Um homem foi detido na quinta-feira (19/06) pela Polícia Federal no Aeroporto Internacional de Ponta Porã (MS) por transportar cerca de 140 canetas injetáveis para emagrecimento sem registro na Agência Nacional de Vigilância Sanitária (Anvisa) nem prescrição médica. A apreensão, realizada durante fiscalização de rotina na região de fronteira, foi divulgada oficialmente pelo órgão na sexta-feira (20/06).
Entre os produtos apreendidos, 67 eram da marca Monjauro – substância similar ao medicamento semaglutida – e outras 73 de marcas não identificadas.
Pagou fiança e responde em liberdade
Ao ser detido, o passageiro foi encaminhado à delegacia da PF, pagou fiança e foi liberado para responder em liberdade, conforme a Polícia Federal.
De acordo com a legislação, o transporte de medicamentos controlados sem a devida autorização configura crime contra a saúde pública, previsto no Código Sanitário, com pena de dois a cinco anos de detenção.
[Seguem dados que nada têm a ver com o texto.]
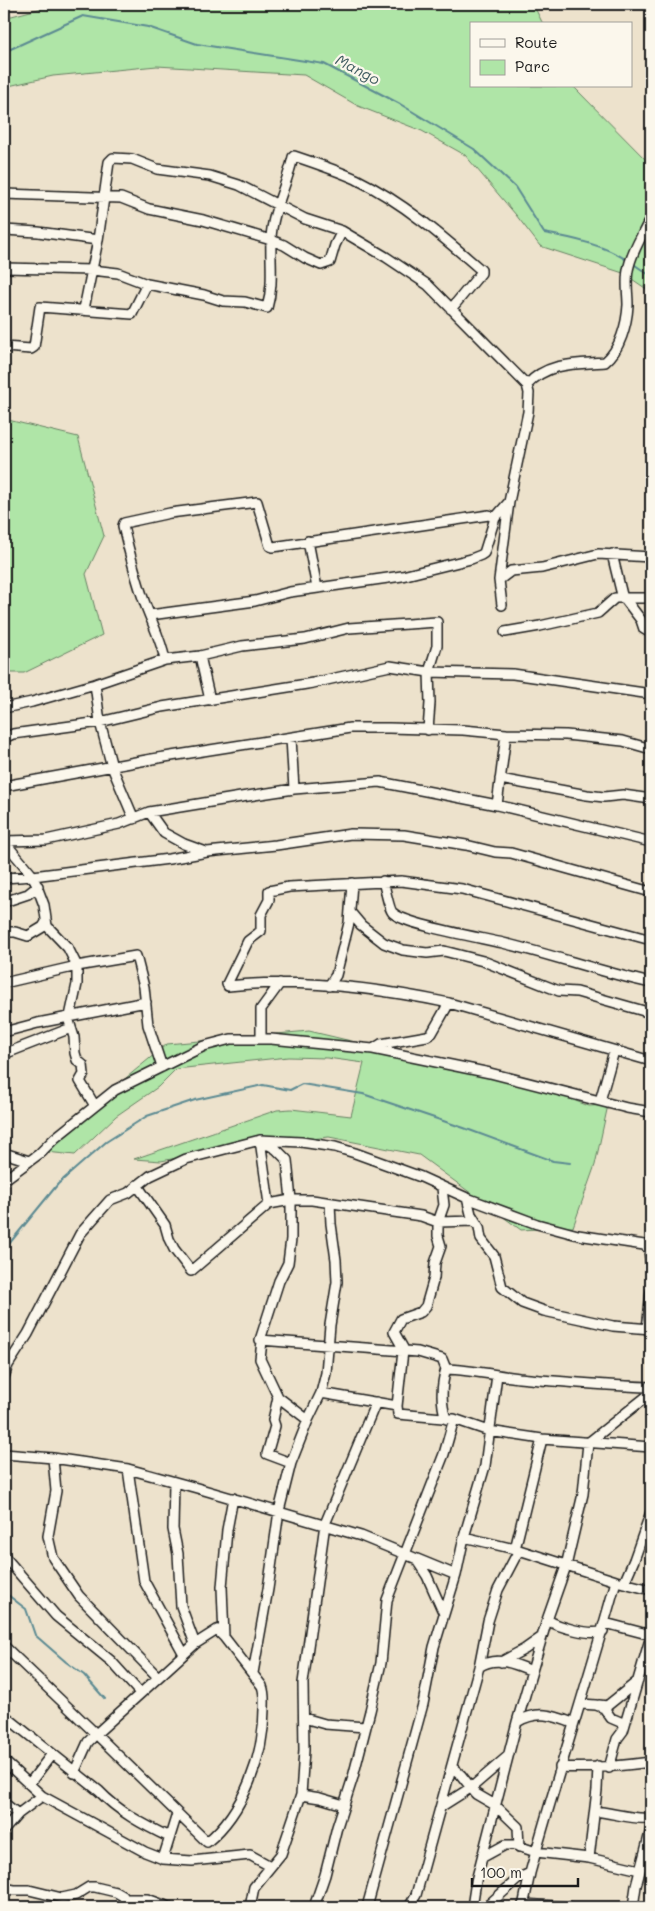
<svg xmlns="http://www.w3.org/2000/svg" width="655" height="1911" viewBox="0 0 655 1911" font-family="Mali,sans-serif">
	<rect width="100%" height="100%" fill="#ede2cc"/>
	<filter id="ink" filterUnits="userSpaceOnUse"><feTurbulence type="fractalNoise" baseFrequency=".02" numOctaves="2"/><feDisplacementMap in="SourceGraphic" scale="10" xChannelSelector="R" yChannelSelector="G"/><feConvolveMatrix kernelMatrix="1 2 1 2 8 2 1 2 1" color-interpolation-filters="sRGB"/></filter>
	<g filter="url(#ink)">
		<path fill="#afe5a7" stroke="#668062" d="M 45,4 L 533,4 L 543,24 L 471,24 L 471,86 L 573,86 L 651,165 L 651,292 L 623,273 L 540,246 L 516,215 L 465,155 L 422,131 L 358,106 L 304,75 L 157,66 L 53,76 L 4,87 L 4,18 L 42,8 Z
			M 4,419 L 78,437 L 104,536 L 86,574 L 102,635 L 24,673 L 4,673 Z
			M 309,1031 L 528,1083 L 589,1106 L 608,1105 L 595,1165 L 573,1227 L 521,1230 L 419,1155 L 329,1137 L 224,1149 L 161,1161 L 134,1159 L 277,1110 L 291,1109 L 351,1116 L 364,1063 L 327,1058 L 288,1057 L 176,1069 L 158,1087 L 116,1116 L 75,1155 L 46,1152 L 115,1087 L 167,1044 Z"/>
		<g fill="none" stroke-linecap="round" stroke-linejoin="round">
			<path stroke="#5b8a92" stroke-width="2" d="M 4,52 L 83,16 L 148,27 L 197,44 L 324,64 L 400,104 L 474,149 L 515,187 L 544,233 C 572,238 605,245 628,261
				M 632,263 L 651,276
				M 4,1250 L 58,1184 L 106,1142 L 147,1116 L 195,1100 L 263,1085 L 290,1090 L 302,1084 L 363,1094 L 464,1128 L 553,1161 L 570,1163
				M 4,1592 L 26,1609 L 35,1635 L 66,1662 L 84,1675 L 105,1699"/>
			<g stroke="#1c1c1c" stroke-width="12">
				<path id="minor" d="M 4,194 L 121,198 L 149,209 L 203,220 L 271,240 L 284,245 L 305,258 L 321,265 L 330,262 L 335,245 L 342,231
					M 4,230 L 38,232 L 98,240
					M 4,268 L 92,270 L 118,273 L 147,284 L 204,295 L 223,301 L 245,302 L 267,308 C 274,284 270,263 271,239 C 272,211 287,185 293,157 L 294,156 C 315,163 336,170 356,179 C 403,202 442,236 481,270 L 481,273 L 451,309
					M 84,309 L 98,240 L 109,162 L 113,158 L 132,159 L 157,169 L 210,176 L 239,185 L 305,219 L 342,231 L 386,257 L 428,285 L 527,385 L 529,393 L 528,412 L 509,502 L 499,580 L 502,605
					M 4,347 L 31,349 L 34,347 L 40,307 L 132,314 L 147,284
					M 527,385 C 547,362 576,364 605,362 C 620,350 627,324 628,305 C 628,292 625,279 629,266 C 633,249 644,233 651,217
					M 308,541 L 317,588
					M 612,554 L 622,595 L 641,620 L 644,629 L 651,633
					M 499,580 L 511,571 L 542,568 L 598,554 L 651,557
					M 150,615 L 255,601 L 290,592 L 402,576 L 471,559 L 481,555 L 484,553 L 495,518 L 509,502
					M 505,632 L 540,626 L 598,613 L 615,598 L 651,598
					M 200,656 L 210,700
					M 165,660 C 161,639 151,621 144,601 C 135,576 129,551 123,526 L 124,523 L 170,513 L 257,502 L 270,546 L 273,547 L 489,515 L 495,518
					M 95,684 L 100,722 L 112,767 L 134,819
					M 4,708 L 32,702 L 95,684 L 165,660 L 200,656 L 242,646 L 305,639 L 349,628 L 437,622 L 437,646 L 429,672 L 430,703 L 428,730
					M 4,738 L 13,734 L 100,722 L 162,707 L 313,683 L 390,666 L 429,672 L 513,674 L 651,694
					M 291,738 L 294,789
					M 500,779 L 587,795 L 604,797 L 623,795 L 651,799
					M 4,786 L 152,759 L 350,728 L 389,728 L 463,730 L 506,734 L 566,735 L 623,741 L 651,749
					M 497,805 L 506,734
					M 149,812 L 164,833 L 184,844 L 206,852
					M 4,841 L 46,840 L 119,824 L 149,812 L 241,797 L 294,789 L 380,782 L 497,805 L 651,842
					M 4,846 L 7,845 L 33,876 L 44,905 L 47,926 L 68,948 L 77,966 L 77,984 L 69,1021 L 74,1037 L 75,1053 L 77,1060 L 83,1065 L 84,1074 L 80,1081 L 95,1106
					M 4,878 L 33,876 L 169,859 L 207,852 L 276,845 L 351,834 L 404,835 L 466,845 L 495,852 L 511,853 L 651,892
					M 383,881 C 385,887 389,910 393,913 C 406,925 482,938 503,943 C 553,955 601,972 651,983
					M 4,902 L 28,894 L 38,886
					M 350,912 L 361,925 L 384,943 L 403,950 L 427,953 L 444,951 L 483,961 L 559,991 L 577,992 L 651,1013
					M 4,932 L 15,932 L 28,936 L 43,927 L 46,922
					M 651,940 L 462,889 L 401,881 L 289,887 L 269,891 L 269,900 L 261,915 L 261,931 L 248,941 L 227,984 L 228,986 C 301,978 377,988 449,1003 L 651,1061
					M 4,983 L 77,966 L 136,956 L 144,987 L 148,1025 L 162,1067
					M 329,986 L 336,975 L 349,923 L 352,883
					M 4,1032 L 38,1023 L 146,1002
					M 261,1038 L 261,1009 L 280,983
					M 373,1049 L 381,1044 L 427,1036 L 432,1033 L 449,1003
					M 4,1054 L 71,1028
					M 600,1101 L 614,1051
					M 260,1140 L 269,1204
					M 263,1145 L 269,1145 L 276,1149 L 287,1160 L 291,1200 L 291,1239 L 288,1263 L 279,1281 L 260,1340 L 418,1352 L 442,1359 L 446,1369 C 471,1370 495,1375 519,1378 C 563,1382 607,1386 651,1387
					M 4,1153 L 29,1161
					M 4,1180 L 39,1154 L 55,1138 L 115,1090 L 204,1046 L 231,1039 L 271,1039 L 373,1049 L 490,1073 L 627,1108 L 651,1112
					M 137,1185 L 165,1225 L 169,1239 L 174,1249 L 191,1271 L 269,1204 L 291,1200 L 312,1200 L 421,1216 L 438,1222 L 475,1221
					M 442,1188 L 444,1205 L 438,1222 L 438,1236 L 441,1246 L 435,1263 L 434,1278 L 426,1306 L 421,1312 L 401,1319 L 394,1332 L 403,1348 L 403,1351 L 397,1406 L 398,1414 L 454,1419 L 489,1431 L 542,1439 L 651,1447
					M 467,1198 L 471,1214 L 479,1227 L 481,1239 L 494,1256 L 502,1287 L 522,1303 L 544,1311 L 613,1326 L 651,1329
					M 650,1332 L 647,1329 L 651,1292
					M 262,1341 L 260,1359 L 278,1397 L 308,1420
					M 4,1377 L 8,1365 L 28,1334 L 80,1234 L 110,1200 L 128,1193 L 150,1176 L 186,1159 L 260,1140 L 301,1142 L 335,1147 L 355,1153 L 421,1177 L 467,1198 L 537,1224 L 578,1235 L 644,1245 L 649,1249 L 651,1268
					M 321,1393 L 397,1406
					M 278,1397 L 273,1420 L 275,1426 L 267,1454 L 291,1463
					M 446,1419 C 440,1401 441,1386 446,1369
					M 4,1454 L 53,1458 L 128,1469 L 197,1488 L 361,1536 L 456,1575
					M 53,1458 L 56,1491 L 48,1536 L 53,1558 L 79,1596 L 158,1677
					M 128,1469 L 144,1581 L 184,1654
					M 174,1482 L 173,1529 L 178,1554 L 181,1606 L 195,1644
					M 464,1537 L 519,1550 L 616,1581 L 651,1590
					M 515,1549 L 542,1439
					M 4,1556 L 56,1616 L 111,1661 L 140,1693
					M 416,1559 L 427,1576 L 444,1614
					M 624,1583 L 634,1560 L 651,1512
					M 547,1620 C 559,1627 590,1636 603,1631
					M 605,1623 L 651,1635
					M 217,1630 L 224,1637 L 262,1686 C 265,1694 264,1701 264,1709 C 264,1756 244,1812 207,1842 L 96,1734 L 195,1644 Z
					M 224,1637 L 222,1587 L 227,1530 L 233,1498
					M 4,1646 L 96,1734 L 88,1742 L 74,1773
					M 501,1662 L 525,1649 L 542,1637
					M 479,1667 C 495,1655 516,1664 532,1671
					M 253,1673 L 268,1589 L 279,1511 L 291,1463 L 308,1420 L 321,1393 L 326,1373 L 330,1325 L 337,1282 L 336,1260 L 331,1224 L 330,1203
					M 581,1704 L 596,1705 L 604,1708 L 611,1718 L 625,1724
					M 599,1705 L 607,1706 L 638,1681
					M 4,1715 L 99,1791 C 119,1812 144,1825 169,1837
					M 304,1718 L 325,1724 L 365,1727
					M 517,1722 C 538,1710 552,1715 573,1723
					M 4,1761 L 42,1796 L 145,1852 L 163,1859 L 192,1861 L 250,1855 L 270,1866
					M 452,1767 L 461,1775 L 476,1794 L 495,1805 L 518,1827 L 519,1847
					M 560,1767 C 591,1769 621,1766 651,1762
					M 609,1768 L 617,1739 L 623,1731 L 651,1636
					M 29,1784 L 52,1754
					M 301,1795 L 320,1798 L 344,1805
					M 4,1803 L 18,1814
					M 442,1806 L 472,1787 L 507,1757
					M 595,1811 C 614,1813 633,1820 651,1818
					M 4,1830 L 18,1814 L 42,1796
					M 483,1857 L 505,1845 L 515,1845 L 536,1852 L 589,1858 L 640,1870
					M 589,1858 L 597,1790 L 598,1766
					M 163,1859 L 177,1814
					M 4,1888 L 14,1890 L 29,1890 L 62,1898 L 76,1895 L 89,1887 L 95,1887 L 116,1892 L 123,1896 L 128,1907
					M 126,1899 L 147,1899 L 169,1907
					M 523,1904 L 570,1907
					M 250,1907 L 254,1887 L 281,1854 L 301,1795 L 304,1750 L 303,1683 L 325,1524 L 376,1402
					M 314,1907 L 325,1875 L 337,1827 L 353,1777 L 370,1711 L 381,1663 L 387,1600 L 444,1454 L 454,1419
					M 367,1907 L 423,1704 L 434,1647 L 456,1575 L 464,1537 L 485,1466 L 497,1375
					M 409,1907 L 416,1895 L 479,1667 L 488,1621 L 498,1590 L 519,1550
					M 472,1907 L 476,1881 L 517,1722 L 547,1620 L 566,1566 L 583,1494 L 588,1443 L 651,1393
					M 486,1907 L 519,1878 L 530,1873 C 557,1775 589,1679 616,1581
					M 523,1907 L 530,1873
					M 633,1907 L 636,1886 L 651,1829"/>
			</g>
			<use href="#minor" stroke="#fbf7ec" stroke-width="9"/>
		</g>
	</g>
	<g text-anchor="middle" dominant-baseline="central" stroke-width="4.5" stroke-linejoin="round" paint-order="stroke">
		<g font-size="15" font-style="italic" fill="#415c61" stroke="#fbf7ec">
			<text transform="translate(358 69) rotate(28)">Mango</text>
		</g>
	</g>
	<rect width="655" height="1911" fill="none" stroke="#fbf7ec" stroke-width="20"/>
	<rect x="10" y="10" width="635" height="1891" fill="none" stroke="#1c1c1c" stroke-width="2" filter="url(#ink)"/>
	<rect x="470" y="22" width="162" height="65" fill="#fbf7ec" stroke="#a29f99"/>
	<rect x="480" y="39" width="25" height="8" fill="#fbf7ec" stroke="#a29f99"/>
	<text x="515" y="48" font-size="15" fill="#1c1c1c">Route</text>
	<rect x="480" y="60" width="25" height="15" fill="#afe5a7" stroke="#a29f99"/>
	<text x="515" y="72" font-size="15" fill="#1c1c1c">Parc</text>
	<path d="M472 1878v8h106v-8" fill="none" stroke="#1c1c1c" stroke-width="2.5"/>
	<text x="480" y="1878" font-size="15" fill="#1c1c1c" stroke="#fbf7ec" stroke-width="4" paint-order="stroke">100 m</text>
</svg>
O destino ilícito do material também foi registrado, e os produtos foram encaminhados à Receita Federal para providências legais e avaliação técnica.
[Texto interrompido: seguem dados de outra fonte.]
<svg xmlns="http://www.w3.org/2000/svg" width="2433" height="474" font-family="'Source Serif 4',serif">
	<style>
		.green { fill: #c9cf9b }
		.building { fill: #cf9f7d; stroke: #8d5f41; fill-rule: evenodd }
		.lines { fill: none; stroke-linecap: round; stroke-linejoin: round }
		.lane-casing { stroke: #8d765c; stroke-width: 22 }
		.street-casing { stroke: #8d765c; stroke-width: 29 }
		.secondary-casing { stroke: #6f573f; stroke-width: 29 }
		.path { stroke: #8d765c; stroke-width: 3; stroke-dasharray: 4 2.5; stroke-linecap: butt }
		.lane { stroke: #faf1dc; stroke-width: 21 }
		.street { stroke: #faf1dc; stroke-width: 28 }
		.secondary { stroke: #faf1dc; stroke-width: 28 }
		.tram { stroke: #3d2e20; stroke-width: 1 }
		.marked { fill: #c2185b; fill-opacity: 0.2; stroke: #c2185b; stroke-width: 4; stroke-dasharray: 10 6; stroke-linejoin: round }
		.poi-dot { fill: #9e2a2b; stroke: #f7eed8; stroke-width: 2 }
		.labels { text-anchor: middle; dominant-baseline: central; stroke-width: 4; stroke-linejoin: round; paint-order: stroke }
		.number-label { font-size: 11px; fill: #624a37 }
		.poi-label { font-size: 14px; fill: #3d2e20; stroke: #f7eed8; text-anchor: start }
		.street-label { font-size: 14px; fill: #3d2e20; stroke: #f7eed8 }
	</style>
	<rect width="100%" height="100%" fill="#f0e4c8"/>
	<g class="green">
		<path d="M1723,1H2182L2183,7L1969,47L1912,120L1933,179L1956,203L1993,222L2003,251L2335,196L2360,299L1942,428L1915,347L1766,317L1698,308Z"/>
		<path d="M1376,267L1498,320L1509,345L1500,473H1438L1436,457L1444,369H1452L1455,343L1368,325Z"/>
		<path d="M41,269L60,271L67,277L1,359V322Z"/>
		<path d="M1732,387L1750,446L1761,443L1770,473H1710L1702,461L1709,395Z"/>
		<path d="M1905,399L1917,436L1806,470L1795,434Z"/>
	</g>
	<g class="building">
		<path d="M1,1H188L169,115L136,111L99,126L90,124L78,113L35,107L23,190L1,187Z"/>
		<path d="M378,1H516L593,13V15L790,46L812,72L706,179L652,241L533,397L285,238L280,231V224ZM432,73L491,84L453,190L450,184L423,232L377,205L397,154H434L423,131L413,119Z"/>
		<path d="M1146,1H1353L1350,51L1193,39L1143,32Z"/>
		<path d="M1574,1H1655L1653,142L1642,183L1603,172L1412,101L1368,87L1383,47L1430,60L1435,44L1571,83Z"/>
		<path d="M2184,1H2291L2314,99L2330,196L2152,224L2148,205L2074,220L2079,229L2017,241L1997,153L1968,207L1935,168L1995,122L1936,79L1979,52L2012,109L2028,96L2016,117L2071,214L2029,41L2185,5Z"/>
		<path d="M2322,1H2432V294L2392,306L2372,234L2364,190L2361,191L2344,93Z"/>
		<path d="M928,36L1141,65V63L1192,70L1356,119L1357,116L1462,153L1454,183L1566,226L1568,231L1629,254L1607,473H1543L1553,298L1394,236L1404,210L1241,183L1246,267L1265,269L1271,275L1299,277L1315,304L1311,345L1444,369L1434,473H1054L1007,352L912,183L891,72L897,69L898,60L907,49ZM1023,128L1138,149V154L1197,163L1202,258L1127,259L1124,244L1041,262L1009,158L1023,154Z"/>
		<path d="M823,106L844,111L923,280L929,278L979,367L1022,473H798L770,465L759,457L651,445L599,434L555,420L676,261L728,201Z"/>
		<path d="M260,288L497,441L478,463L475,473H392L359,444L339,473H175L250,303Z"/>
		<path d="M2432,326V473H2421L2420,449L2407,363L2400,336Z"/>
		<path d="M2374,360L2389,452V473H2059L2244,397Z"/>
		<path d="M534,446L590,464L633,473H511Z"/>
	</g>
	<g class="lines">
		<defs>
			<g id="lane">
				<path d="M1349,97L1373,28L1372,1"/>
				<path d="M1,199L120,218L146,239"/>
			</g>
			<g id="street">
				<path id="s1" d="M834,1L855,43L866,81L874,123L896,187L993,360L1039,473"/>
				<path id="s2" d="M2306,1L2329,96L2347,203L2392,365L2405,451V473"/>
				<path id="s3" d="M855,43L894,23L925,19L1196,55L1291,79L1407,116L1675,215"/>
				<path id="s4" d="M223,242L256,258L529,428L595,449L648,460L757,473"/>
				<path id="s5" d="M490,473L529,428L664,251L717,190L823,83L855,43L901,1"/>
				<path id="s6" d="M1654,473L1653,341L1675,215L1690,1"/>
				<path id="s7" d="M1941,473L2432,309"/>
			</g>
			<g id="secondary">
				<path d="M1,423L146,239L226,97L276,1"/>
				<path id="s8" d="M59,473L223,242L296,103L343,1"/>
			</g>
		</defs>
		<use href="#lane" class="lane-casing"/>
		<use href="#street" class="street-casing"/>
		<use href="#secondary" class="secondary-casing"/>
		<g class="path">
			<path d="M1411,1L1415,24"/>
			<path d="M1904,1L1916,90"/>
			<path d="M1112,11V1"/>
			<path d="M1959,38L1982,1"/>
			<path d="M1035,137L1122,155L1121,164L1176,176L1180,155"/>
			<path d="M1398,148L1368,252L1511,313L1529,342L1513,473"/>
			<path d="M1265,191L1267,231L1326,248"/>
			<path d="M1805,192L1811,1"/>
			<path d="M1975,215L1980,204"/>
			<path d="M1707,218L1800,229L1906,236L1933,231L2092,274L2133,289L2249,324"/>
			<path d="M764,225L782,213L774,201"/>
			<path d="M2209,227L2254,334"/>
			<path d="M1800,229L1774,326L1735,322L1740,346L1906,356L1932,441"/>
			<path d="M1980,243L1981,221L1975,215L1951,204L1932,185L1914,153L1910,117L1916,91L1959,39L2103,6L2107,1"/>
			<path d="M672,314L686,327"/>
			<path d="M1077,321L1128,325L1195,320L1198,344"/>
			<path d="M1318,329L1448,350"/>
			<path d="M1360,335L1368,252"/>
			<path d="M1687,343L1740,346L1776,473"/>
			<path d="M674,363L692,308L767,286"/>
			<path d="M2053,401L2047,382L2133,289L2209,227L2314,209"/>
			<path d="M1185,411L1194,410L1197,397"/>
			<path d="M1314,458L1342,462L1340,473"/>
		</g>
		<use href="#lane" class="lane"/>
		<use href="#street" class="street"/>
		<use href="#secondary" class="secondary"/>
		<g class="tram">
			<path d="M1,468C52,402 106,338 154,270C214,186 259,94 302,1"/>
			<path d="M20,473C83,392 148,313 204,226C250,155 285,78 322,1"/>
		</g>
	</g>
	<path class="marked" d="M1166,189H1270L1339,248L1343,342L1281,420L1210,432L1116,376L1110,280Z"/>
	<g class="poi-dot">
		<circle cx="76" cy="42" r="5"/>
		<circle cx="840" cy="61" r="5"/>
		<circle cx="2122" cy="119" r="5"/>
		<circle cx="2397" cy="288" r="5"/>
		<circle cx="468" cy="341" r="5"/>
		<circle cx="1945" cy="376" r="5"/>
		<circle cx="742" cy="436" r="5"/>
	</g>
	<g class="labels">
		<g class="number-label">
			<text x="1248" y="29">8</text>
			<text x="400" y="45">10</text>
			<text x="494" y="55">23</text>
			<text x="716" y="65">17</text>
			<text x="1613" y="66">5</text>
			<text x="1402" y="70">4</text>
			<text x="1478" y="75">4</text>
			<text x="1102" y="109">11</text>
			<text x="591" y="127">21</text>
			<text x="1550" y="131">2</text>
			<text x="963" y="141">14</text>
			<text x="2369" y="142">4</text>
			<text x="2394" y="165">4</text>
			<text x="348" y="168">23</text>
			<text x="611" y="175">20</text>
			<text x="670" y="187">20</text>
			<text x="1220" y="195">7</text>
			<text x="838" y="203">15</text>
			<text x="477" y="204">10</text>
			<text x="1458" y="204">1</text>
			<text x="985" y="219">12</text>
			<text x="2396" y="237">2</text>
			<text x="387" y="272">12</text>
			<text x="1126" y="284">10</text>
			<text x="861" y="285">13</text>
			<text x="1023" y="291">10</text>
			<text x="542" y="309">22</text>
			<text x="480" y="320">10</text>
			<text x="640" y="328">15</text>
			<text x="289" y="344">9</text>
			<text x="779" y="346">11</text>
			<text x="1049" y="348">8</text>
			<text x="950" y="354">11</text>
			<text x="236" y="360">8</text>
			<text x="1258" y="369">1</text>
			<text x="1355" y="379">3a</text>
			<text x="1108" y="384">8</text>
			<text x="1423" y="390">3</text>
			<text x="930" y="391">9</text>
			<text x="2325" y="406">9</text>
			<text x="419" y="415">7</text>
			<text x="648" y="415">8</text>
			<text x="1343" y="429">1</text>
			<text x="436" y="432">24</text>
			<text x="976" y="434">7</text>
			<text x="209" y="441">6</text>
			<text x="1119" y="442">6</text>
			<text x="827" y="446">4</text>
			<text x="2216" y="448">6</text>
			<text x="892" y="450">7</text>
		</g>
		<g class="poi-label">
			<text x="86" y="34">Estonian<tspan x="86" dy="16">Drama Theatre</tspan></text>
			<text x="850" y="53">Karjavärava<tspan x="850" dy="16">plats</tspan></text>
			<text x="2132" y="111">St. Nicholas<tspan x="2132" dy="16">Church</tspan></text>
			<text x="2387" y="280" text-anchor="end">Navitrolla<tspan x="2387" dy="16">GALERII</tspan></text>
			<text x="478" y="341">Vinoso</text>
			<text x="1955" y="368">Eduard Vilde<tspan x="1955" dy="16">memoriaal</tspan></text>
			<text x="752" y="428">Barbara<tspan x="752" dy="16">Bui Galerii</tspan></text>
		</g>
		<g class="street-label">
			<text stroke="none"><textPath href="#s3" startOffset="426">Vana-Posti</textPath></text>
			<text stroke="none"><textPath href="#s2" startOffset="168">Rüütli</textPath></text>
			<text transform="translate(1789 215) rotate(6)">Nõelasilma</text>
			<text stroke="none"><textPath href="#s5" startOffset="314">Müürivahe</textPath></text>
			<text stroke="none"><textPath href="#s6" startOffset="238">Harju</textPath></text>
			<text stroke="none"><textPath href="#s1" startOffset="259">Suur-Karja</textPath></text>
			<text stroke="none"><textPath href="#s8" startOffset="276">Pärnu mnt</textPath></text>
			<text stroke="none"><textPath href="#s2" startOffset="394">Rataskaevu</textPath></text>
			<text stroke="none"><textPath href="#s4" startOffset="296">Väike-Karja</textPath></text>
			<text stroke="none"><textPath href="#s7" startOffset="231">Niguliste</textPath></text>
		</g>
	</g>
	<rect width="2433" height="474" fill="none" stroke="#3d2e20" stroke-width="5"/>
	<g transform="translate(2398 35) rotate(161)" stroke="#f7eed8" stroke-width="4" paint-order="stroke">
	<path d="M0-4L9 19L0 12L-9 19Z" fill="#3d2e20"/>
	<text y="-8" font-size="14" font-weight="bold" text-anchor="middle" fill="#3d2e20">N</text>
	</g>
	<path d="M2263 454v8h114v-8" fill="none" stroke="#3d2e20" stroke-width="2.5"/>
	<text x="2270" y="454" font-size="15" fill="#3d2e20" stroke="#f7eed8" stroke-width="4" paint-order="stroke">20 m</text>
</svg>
A operação em Ponta Porã reforça alertas anteriores sobre a facilidade de acesso a essas substâncias no Paraguai, especialmente em Pedro Juan Caballero, onde produtos como Lipoless (equivalente a Mounjaro) são vendidos livremente, sem prescrição, com entrega a domicílio, por cerca de R$ 540. No mercado paralelo brasileiro, o preço pode chegar a R$ 9 000 por unidades similares.
A Anvisa reforçou em abril a exigência de prescrição médica em duas vias e retenção da receita no ato da venda para medicamentos à base de GLP‑1 (como semaglutida, tirzepatida e lixisenatida). As vendas devem estar devidamente registradas no Sistema Nacional de Gerenciamento de Produtos Controlados (SNGPC). A fiscalização apontou risco à saúde, pois o uso sem acompanhamento médico pode causar efeitos adversos, como náuseas, hipoglicemia e inflamação pancreática.
“A dose errada pode trazer graves consequências”, alerta Rômison Mota, diretor da Anvisa, reforçando a necessidade de observância rigorosa à regulamentação e acompanhamento médico.
A apreensão em Ponta Porã evidencia o crescente mercado clandestino de canetas emagrecedoras na fronteira, impulsionado pela diferença de regulação sanitária entre Brasil e Paraguai, e reforça a importância da fiscalização conjunta entre PF, Receita e Anvisa para garantir a segurança dos consumidores.